Zwischen diesen Kapiteln aus dem ersten Buch Moses stellt Schopenhauer einen Zusammenhang her zu den «absurden und sehr oft empörenden Sätze» der Moralphilosophie des Philosophen Baruch de Spinoza (1632-1677). In dessen «Ethik» steht, er leugne keineswegs, «daß die Tiere Empfindung haben; wohl aber bestreite ich, daß es deswegen nicht erlaubt sein sollte, für unseren Nutzen zu sorgen und sie nach Belieben zu gebrauchen und so zu behandeln, wie es uns am besten paßt».

Nach Spinoza existiert in der Natur ausser dem Menschen nichts, was zu schonen wäre, und unsere Vernunft lehrt uns, die «Einzelwesen in der Natur», also die Tiere, je nach deren «verschiedenen Brauchbarkeiten zu schonen, zu zerstören oder auf jedwede Weise unserem Gebrauche anzupassen».

Dass dem Tierfreund Schopenhauer solche Sätze missfallen mussten, ist verständlich.
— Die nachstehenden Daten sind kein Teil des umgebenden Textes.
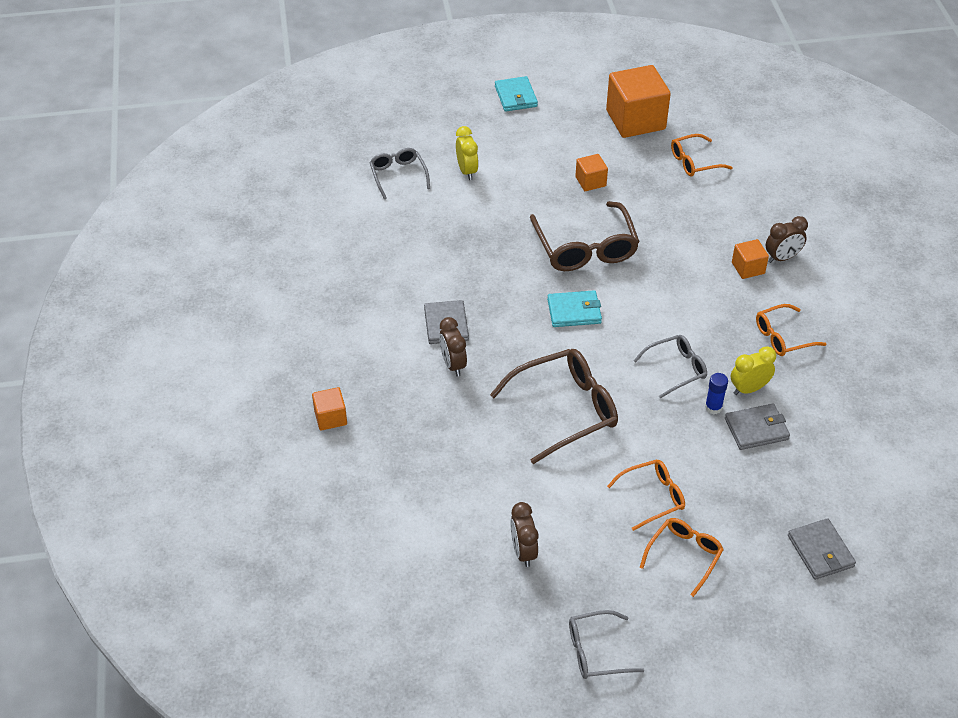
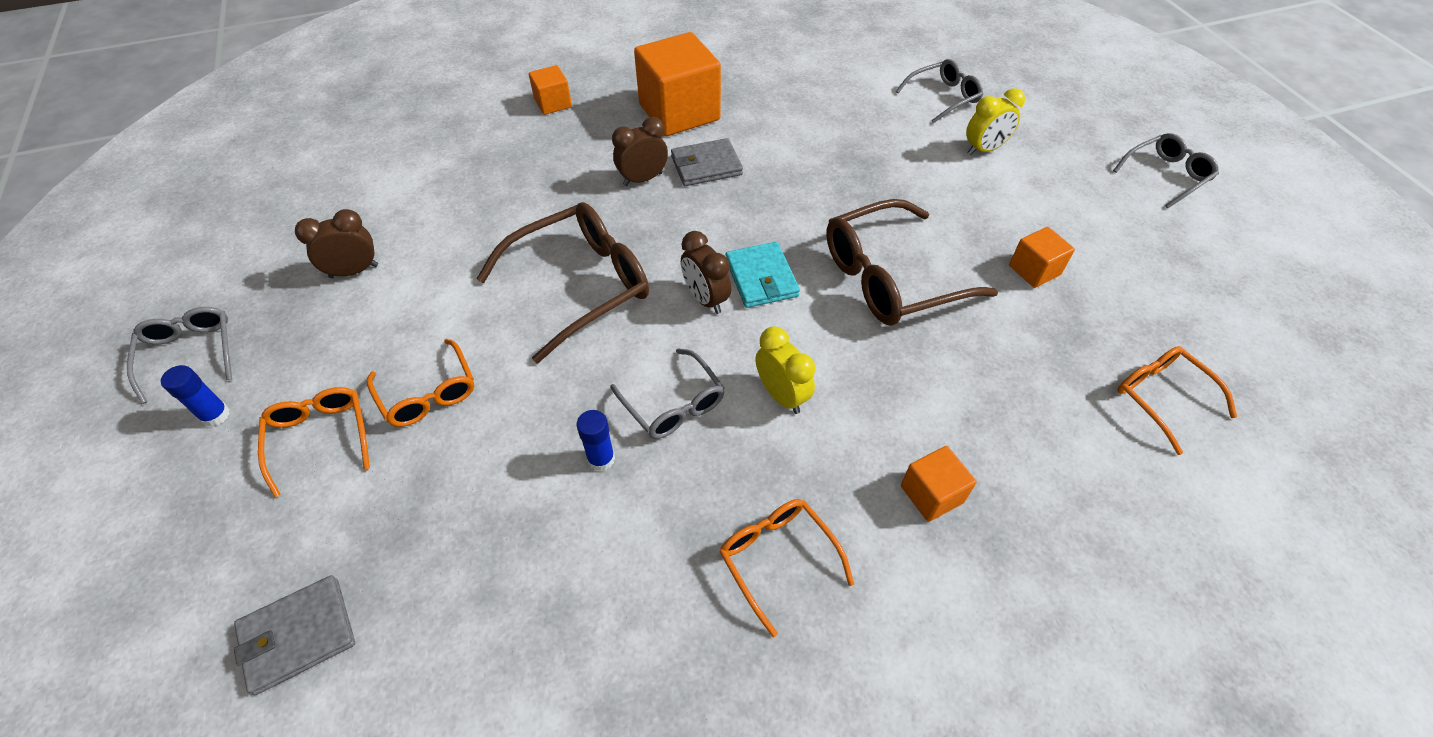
camera: 80 degrees right, 5 degrees up
brown glasses [490,349,618,464] -> brown glasses turned 90 degrees counterclockwise [476,202,649,363]
turquoise wallet [495,76,538,112] -> grey glasses [1113,133,1219,208]
orange cube [606,65,671,138] -> orange cube moved to [634,32,721,136]
orange glasses [639,518,724,597] -> orange glasses turned 135 degrees counterclockwise [258,387,370,497]
grey wallet [725,403,790,450] -> none
yellow clock [731,346,776,395] -> yellow clock moved to [756,326,815,414]
brown clock [765,216,808,263] -> brown clock moved to [681,231,731,314]
none -> blue glue stick [161,365,230,427]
In seinem Hauptwerk «Die Welt als Wille und Vorstellung» heisst es dazu, absurd und abscheulich zugleich sei Spinozas «Verachtung der Thiere, welche auch er, als bloße Sachen zu unserm Gebrauch, für rechtlos erklärt». Gar kein Verständnis hatte der «Philosoph des Mitleids» für die Tierquälereien, welche Spinoza «zu seiner Belustigung und unter herzlichem Lachen, an Spinnen und Fliegen zu verüben pflegte»; sie entsprächen, urteilte Schopenhauer, nur zu sehr den von ihm «gerügten theoretischen Sätzen, wie auch besagten Kapiteln der Genesis».
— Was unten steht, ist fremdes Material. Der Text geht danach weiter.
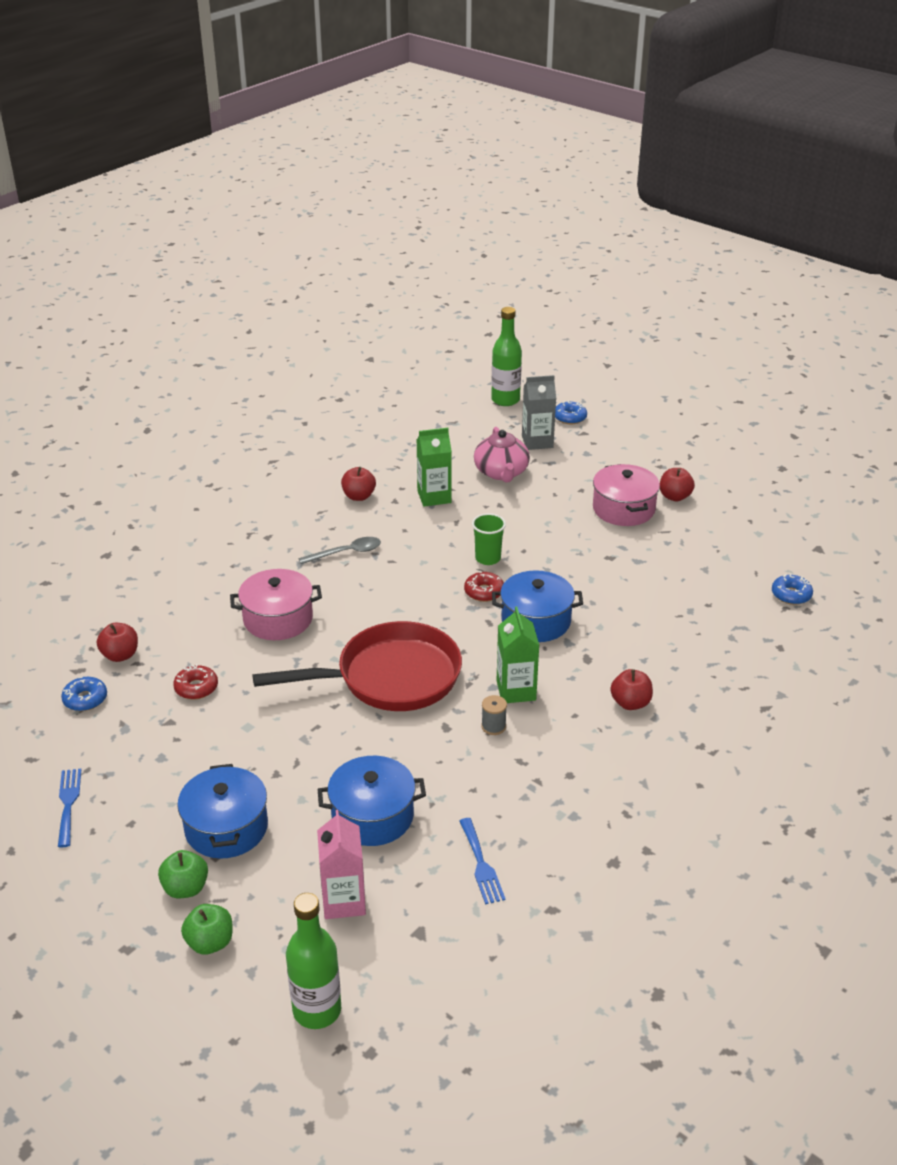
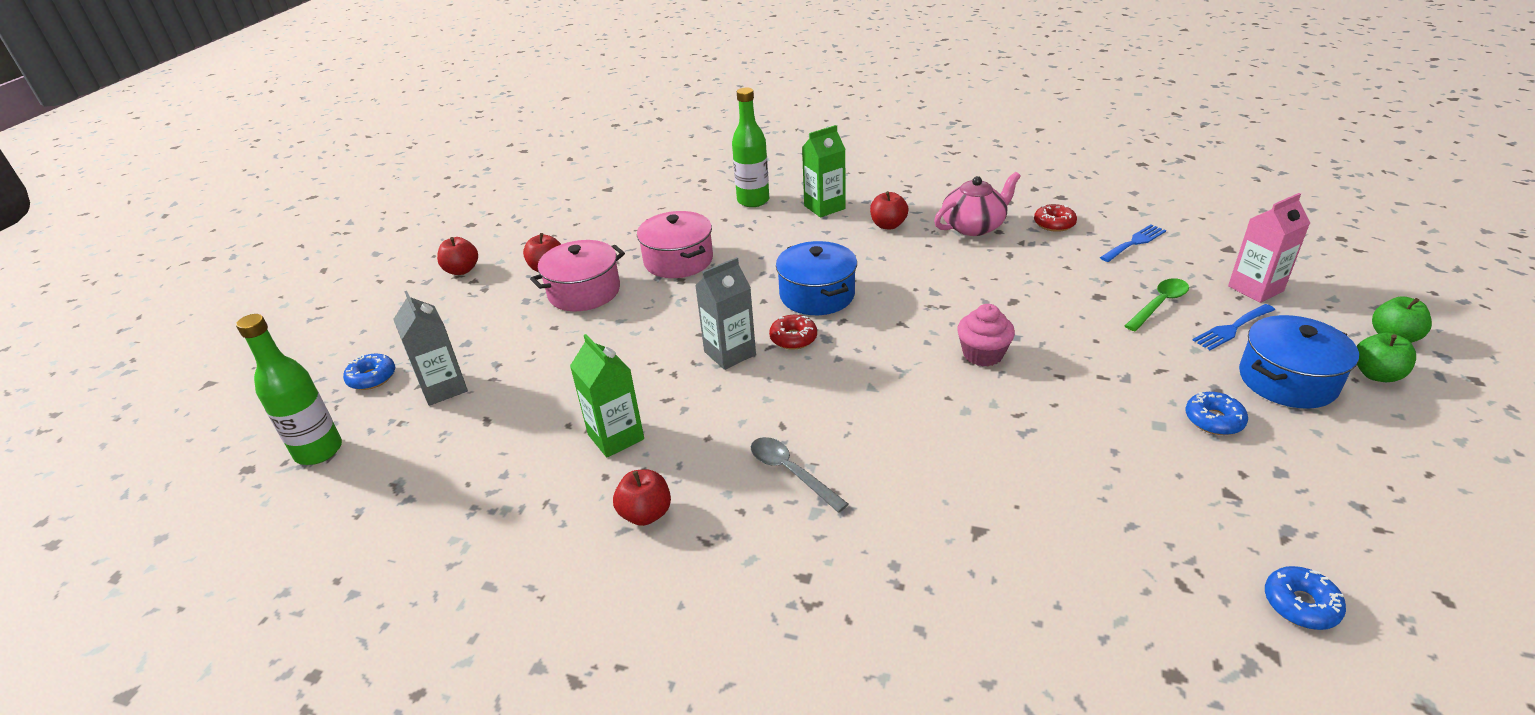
camera: 110 degrees left, 0 degrees up
blue fork [58,769,81,847] -> blue fork moved to [1192,304,1275,350]
red apple [97,623,138,662] -> red apple moved to [437,237,478,275]
red donut [173,664,218,700] -> red donut moved to [1034,204,1077,232]
pink pot [230,569,322,640] -> pink pot moved to [637,211,713,278]
red pan [252,621,462,711] -> pink cupcake [957,304,1015,366]
green bottle [286,893,341,1029] -> green bottle moved to [732,88,769,207]
blue pot [318,756,426,846] -> green spoon [1125,278,1189,331]
green cup [472,513,506,565] -> grey carton [695,257,756,370]
pink teapot [474,427,530,482] -> pink teapot moved to [934,172,1021,236]
grey spool [481,695,507,735] -> none
green carton [496,607,540,703] -> green carton moved to [802,125,846,218]
blue donut [772,574,813,605] -> blue donut moved to [1185,392,1248,435]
Ebenfalls im Hauptwerk steht dann aber doch: «Bei dem Allen bleibt Spinoza ein sehr großer Mann.»

Der Philosoph Schopenhauer, der zuerst Medizin studiert hatte, war ein erklärter Feind der Vivisektion. In einem Kapitel «Ueber Religion» schrieb er: «Zu Vivisektionen ist Keiner berechtigt, der nicht schon Alles, was über dem zu untersuchenden Verhältniß in Büchern steht, kennt und weiß.» Und weiter: «Als ich in Göttingen studierte, sprach Blumenbach, im Kolleg der Physiologie, sehr ernstlich zu uns über das Schreckliche der Vivisektionen, und stellte uns vor was für eine grausame und entsetzliche Sache sie wären; deshalb man zu ihnen höchst selten und nur bei sehr wichtigen und unmittelbaren Nutzen bringenden Untersuchungen schreiten solle; dann aber müsse es mit grösster Oeffentlichkeit, im großen Hörsaal, nach an alle Mediciner erlassener Einladung geschehn, damit das grausame Opfer auf dem Altar der Wissenschaft den größtmöglichsten Nutzen bringe.»
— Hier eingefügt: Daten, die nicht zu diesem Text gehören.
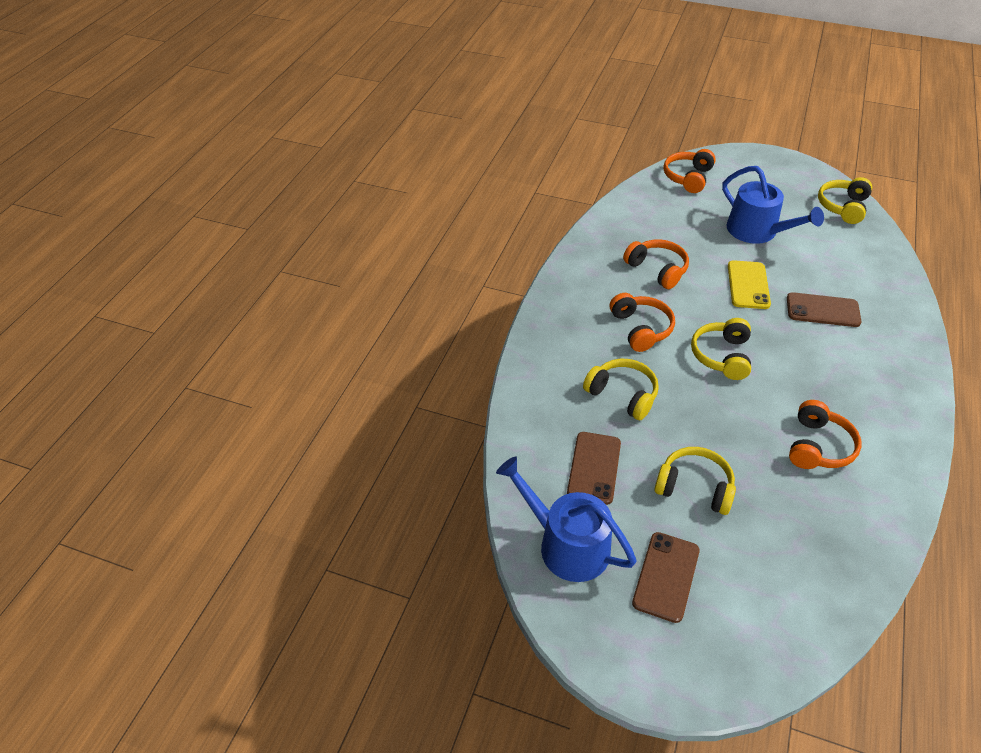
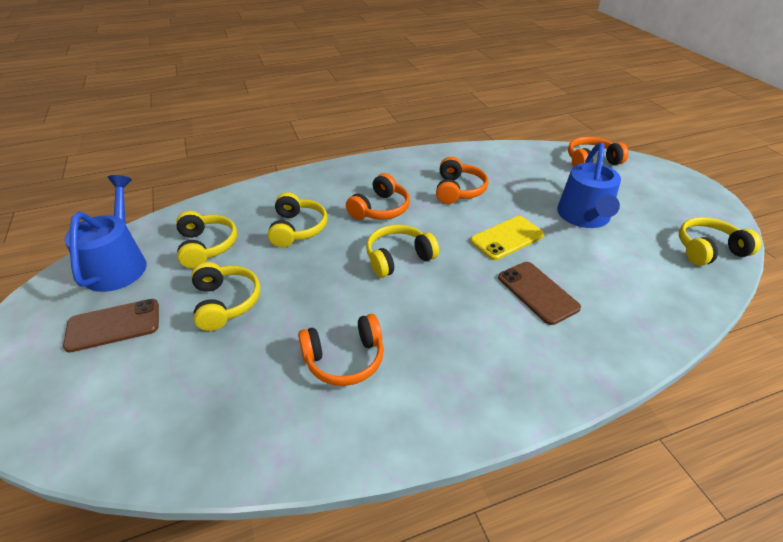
camera: 50 degrees right, 5 degrees down
brown phone [567,432,621,505] -> yellow headphones [176,211,237,268]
Dass zu den Vivisektionen – nach Schopenhauer – «am häufigsten das moralisch edelste aller Thiere genommen» wird, nämlich der Hund, bereitete dem Hundefreund und Pudelbesitzer besonderen Schmerz. Schopenhauer besass während seines Lebens mehrere Pudel; sie hiessen «Atma» (Weltseele) oder «Butz». Wenn sein Hund ihn ärgerte, soll er ihn mit «du Mensch» beschimpft haben.